- [Text under study]
Apple News+ and Apple Card will disrupt multiple industries beyond financial services
I rarely blog about Apple product announcements, and while I watch them live, there are normally any number of tech writers that dissect and pour over the new shiny Apple gadgets in great detail.
The launch today US time was different. I watched it live from the Steve Jobs Theater in California on my Apple TV (of course) here in London.
The things that Apple were expected to launch were mentioned – a News subscription service Apple News+, and a Streaming service Apple TV+.
I’ve been an active subscriber to the PressDisplay service to get my global newspapers delivered to my iPad since my 1st device in 2010. I’ve also been using Zinio for selected newspapers for since around 2012.
The announcement about the Apple News+ service, launching with 300 magazine titles, and a handful of newspaper titles is set to be very disruptive.

- [Extracted entries]
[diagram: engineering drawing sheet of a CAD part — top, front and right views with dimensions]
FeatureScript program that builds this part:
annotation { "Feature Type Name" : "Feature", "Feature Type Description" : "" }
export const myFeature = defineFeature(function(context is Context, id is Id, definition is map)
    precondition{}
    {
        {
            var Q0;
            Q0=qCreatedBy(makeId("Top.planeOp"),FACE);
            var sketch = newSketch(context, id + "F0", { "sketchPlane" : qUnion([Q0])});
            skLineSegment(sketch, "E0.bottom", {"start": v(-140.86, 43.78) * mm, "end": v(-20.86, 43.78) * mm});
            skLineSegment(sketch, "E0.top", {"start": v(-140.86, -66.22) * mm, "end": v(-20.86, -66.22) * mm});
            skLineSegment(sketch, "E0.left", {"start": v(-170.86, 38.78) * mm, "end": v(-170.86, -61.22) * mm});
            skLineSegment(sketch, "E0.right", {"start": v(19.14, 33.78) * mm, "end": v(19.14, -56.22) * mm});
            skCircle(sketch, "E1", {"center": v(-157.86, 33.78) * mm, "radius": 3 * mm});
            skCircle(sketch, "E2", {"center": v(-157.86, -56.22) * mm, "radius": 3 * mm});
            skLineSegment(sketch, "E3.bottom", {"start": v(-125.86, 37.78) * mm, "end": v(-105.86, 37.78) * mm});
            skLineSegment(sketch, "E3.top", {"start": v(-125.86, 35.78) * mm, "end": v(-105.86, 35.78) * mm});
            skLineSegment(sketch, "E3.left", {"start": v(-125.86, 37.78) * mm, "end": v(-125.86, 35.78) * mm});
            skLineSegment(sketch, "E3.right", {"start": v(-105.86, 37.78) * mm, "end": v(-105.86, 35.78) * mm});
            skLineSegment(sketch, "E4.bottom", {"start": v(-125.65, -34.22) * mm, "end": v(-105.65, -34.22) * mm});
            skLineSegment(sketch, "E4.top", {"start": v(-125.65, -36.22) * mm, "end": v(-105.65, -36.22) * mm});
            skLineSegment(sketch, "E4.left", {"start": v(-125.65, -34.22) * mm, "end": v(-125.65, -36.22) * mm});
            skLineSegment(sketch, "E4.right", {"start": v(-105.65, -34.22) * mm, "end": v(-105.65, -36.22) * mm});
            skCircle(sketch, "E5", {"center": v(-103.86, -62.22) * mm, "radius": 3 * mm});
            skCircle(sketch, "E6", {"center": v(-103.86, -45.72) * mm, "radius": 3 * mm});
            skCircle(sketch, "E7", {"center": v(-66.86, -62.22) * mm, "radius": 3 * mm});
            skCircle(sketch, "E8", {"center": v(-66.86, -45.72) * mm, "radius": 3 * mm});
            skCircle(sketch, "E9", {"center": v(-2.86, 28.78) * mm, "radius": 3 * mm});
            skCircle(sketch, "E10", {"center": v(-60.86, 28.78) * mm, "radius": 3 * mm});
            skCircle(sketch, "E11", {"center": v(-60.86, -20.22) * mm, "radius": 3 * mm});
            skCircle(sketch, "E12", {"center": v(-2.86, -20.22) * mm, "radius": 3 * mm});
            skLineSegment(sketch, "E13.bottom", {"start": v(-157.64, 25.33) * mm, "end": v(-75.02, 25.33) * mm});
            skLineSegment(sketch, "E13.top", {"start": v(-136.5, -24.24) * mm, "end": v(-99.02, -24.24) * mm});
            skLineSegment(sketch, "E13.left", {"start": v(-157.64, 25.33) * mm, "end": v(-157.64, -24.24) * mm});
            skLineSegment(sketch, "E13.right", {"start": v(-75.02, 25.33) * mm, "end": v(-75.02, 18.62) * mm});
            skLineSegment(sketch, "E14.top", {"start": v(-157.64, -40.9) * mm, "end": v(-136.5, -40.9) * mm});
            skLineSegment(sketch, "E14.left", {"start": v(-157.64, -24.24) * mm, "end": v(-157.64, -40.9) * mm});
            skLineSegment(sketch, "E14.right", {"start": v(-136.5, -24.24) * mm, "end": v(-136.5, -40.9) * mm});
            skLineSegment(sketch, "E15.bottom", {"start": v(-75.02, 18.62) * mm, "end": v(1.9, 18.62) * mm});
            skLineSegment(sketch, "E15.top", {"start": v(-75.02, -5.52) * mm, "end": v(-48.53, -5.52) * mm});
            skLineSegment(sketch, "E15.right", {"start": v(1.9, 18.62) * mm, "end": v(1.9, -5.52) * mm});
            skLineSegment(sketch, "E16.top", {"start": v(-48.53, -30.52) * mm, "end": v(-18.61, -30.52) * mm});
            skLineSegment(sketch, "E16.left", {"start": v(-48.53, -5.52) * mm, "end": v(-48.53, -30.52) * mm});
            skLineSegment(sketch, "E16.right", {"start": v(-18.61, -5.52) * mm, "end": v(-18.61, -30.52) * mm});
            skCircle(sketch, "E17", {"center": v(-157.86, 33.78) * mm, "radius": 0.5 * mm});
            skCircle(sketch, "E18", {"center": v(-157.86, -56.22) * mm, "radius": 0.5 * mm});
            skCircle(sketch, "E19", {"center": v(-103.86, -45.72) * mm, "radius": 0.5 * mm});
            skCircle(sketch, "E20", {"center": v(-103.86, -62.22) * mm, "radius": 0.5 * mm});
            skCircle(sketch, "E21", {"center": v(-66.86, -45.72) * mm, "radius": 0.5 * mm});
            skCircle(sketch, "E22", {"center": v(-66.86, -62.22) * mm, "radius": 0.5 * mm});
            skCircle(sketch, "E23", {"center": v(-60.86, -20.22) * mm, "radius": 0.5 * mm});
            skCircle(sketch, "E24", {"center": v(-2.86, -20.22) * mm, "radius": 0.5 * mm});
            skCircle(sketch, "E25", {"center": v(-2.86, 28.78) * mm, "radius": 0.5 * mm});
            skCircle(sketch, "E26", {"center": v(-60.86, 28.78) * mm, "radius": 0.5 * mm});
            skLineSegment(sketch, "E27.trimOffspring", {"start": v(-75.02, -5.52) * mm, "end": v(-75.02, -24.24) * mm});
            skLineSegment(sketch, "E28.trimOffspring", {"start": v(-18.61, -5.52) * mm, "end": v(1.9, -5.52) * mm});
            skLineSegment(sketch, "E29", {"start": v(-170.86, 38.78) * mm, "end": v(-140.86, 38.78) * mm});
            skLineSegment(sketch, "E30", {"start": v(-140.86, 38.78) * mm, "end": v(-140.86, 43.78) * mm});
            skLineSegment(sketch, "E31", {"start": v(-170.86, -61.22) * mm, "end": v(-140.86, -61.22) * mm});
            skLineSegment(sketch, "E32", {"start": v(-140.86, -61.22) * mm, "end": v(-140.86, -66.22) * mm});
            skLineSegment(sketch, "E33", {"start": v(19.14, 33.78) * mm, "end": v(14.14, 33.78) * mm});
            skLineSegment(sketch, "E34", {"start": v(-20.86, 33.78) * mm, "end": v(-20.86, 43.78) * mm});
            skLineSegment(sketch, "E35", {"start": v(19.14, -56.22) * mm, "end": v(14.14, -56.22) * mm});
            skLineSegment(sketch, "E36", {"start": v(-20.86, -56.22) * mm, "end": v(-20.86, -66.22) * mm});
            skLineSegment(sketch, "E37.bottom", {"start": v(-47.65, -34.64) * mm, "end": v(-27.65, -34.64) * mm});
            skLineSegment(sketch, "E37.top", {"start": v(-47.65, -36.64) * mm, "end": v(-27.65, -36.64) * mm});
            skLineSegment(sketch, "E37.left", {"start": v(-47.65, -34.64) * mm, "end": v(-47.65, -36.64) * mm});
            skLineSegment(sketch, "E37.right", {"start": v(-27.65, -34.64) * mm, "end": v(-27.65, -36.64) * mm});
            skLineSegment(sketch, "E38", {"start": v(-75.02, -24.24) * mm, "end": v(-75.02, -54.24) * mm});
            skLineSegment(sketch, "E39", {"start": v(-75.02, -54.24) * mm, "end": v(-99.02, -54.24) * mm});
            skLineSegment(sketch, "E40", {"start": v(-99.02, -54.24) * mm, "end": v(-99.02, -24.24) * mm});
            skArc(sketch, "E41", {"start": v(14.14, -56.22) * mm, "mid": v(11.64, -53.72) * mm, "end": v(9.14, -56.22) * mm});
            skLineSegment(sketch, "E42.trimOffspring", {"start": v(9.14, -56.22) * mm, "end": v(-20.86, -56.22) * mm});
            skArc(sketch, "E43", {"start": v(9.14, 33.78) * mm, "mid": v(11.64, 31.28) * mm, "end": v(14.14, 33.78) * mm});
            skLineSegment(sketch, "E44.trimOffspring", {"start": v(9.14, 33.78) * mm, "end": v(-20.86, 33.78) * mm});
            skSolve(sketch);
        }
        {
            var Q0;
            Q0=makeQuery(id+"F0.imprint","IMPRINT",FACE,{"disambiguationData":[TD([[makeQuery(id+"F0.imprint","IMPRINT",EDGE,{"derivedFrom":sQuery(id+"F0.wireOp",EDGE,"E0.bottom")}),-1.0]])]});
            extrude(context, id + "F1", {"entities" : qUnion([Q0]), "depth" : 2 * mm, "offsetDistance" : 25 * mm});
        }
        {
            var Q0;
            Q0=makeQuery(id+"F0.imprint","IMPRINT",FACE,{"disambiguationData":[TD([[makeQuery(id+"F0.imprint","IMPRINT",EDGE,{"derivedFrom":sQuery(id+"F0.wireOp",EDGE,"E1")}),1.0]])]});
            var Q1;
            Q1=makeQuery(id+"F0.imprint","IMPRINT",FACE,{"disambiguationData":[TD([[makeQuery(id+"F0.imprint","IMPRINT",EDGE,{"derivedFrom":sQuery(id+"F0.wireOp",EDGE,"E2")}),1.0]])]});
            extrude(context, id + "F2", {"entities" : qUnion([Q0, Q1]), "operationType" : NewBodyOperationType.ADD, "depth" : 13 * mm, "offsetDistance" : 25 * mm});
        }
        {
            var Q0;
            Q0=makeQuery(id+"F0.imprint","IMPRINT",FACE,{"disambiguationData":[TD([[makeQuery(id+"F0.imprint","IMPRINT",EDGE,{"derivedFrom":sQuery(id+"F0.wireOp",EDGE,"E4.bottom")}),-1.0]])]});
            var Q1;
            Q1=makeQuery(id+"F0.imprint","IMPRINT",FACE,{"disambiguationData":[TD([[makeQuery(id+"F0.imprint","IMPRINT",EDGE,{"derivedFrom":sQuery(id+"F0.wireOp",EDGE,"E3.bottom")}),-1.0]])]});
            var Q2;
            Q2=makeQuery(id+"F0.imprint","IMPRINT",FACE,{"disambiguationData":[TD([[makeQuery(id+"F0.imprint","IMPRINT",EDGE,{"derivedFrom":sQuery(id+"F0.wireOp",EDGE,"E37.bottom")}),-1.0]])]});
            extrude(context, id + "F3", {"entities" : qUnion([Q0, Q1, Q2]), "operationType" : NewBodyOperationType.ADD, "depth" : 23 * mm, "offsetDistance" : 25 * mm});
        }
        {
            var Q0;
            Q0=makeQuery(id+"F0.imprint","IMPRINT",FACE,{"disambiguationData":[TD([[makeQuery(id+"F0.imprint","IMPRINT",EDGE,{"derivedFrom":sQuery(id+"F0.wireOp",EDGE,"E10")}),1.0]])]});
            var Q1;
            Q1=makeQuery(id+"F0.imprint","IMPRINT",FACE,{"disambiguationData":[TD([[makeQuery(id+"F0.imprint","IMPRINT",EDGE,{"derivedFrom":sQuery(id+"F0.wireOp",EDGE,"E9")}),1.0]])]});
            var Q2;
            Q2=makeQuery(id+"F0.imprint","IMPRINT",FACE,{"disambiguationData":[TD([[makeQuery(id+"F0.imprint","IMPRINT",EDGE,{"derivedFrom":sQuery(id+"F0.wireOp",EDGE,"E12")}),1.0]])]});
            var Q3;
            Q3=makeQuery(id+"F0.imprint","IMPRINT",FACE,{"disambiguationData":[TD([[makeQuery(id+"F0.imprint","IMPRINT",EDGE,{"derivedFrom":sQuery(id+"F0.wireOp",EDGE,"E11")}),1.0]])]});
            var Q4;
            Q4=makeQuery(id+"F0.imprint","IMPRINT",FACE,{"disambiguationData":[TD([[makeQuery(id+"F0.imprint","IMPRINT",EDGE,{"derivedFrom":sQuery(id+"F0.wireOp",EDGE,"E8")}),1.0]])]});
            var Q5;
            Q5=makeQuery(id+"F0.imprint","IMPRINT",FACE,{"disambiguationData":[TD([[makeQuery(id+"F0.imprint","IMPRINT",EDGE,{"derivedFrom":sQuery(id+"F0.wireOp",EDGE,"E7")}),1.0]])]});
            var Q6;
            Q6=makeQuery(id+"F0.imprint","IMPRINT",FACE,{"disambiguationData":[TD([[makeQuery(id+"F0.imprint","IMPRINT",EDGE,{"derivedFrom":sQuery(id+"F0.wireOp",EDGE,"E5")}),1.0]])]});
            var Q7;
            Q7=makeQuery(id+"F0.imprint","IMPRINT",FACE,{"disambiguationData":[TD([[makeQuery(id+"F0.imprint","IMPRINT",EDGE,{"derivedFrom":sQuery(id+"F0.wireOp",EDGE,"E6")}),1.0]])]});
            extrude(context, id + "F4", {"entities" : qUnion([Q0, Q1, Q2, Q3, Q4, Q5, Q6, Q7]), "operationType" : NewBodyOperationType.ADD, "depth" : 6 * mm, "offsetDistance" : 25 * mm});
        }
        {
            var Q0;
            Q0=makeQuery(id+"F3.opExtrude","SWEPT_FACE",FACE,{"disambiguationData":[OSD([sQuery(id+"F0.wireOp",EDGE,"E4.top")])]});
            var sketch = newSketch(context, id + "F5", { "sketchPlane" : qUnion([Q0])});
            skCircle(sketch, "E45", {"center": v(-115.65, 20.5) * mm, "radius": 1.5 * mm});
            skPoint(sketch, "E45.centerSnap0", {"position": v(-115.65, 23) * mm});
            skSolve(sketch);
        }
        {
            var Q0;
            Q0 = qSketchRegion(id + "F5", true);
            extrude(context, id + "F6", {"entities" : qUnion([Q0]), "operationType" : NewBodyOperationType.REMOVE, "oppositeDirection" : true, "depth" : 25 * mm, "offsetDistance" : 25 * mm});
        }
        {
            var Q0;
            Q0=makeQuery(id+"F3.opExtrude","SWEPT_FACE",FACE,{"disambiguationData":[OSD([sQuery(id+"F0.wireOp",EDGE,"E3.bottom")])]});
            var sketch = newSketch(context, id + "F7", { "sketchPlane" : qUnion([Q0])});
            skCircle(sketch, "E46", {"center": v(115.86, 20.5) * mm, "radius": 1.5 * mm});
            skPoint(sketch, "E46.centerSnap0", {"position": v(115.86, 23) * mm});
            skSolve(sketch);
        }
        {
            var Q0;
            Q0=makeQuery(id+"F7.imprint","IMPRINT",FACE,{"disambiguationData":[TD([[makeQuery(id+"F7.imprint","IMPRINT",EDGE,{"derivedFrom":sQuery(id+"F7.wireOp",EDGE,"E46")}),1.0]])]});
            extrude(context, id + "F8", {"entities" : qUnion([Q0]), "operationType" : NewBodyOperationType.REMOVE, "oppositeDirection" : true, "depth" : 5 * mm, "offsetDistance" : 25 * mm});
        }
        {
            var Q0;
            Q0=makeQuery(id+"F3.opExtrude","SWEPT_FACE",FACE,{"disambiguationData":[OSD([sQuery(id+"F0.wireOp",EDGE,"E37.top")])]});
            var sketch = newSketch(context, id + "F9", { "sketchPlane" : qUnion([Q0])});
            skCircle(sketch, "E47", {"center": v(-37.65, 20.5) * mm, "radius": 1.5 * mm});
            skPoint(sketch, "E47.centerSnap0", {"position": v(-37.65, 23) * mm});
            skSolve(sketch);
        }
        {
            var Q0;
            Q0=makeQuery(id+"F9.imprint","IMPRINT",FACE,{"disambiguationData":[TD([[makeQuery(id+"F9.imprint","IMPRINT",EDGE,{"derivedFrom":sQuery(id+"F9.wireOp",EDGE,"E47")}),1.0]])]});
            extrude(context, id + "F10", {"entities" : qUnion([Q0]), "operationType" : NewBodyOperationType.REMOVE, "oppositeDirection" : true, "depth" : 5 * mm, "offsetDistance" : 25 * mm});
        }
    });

- [Exercise instructions]
1. In the post on Apple News+ and Apple Card, how many magazine titles does Apple News+ launch with?
2. Decide whether each statement agrees with the post on Apple News+ and Apple Card. Answer yes or no, and quote the words from the post that decide it.
(a) The writer often blogs about Apple product announcements.
(b) The writer watched the launch from London on an Apple TV.
(c) Apple News+ was one of the things Apple was expected to launch.
3. Write the next part of the post on Apple News+ and Apple Card, picking up after its last sentence.

- [Answers to the problems]
1. 300 magazine titles.

2.
(a) No: "I rarely blog about Apple product announcements"
(b) Yes: "I watched it live from the Steve Jobs Theater in California on my Apple TV (of course) here in London."
(c) Yes: "The things that Apple were expected to launch were mentioned – a News subscription service Apple News+"

3.
News that Apple will take 50% of subscription revenue for the new service (up from 30% for app developers in the App Store) will mean that the growth in titles on the platform will be slow, and those early adopters will get a real boost from being on the Apple News+ platform from launch.
It looks like Apple has worked hard with each publisher to make the experience way more than just a PDF version on the iPad but take advantage of everything the high-end hardware has to offer.
What Apple News+ will do is help promote an affordable ($9.95/month in the US for unlimited titles) way to discover new digital magazine titles. One would expect that Apple will work hard to get as many magazines and newspapers on the platform. What this means for Pressreader and Zinio is unclear.
When I talk about how I consume all of my newspapers on my iPad to colleagues and delegates at conferences, the next question is always “what app do you use?” which makes me think I am on my own in consuming everything digitally.
I expect also that the need for later model (and larger size) devices to properly view this new content will result in an uptick in hardware sales – so Apple should be pleased with what they have created from today’s announcement.
The other announcements from today were even more interesting.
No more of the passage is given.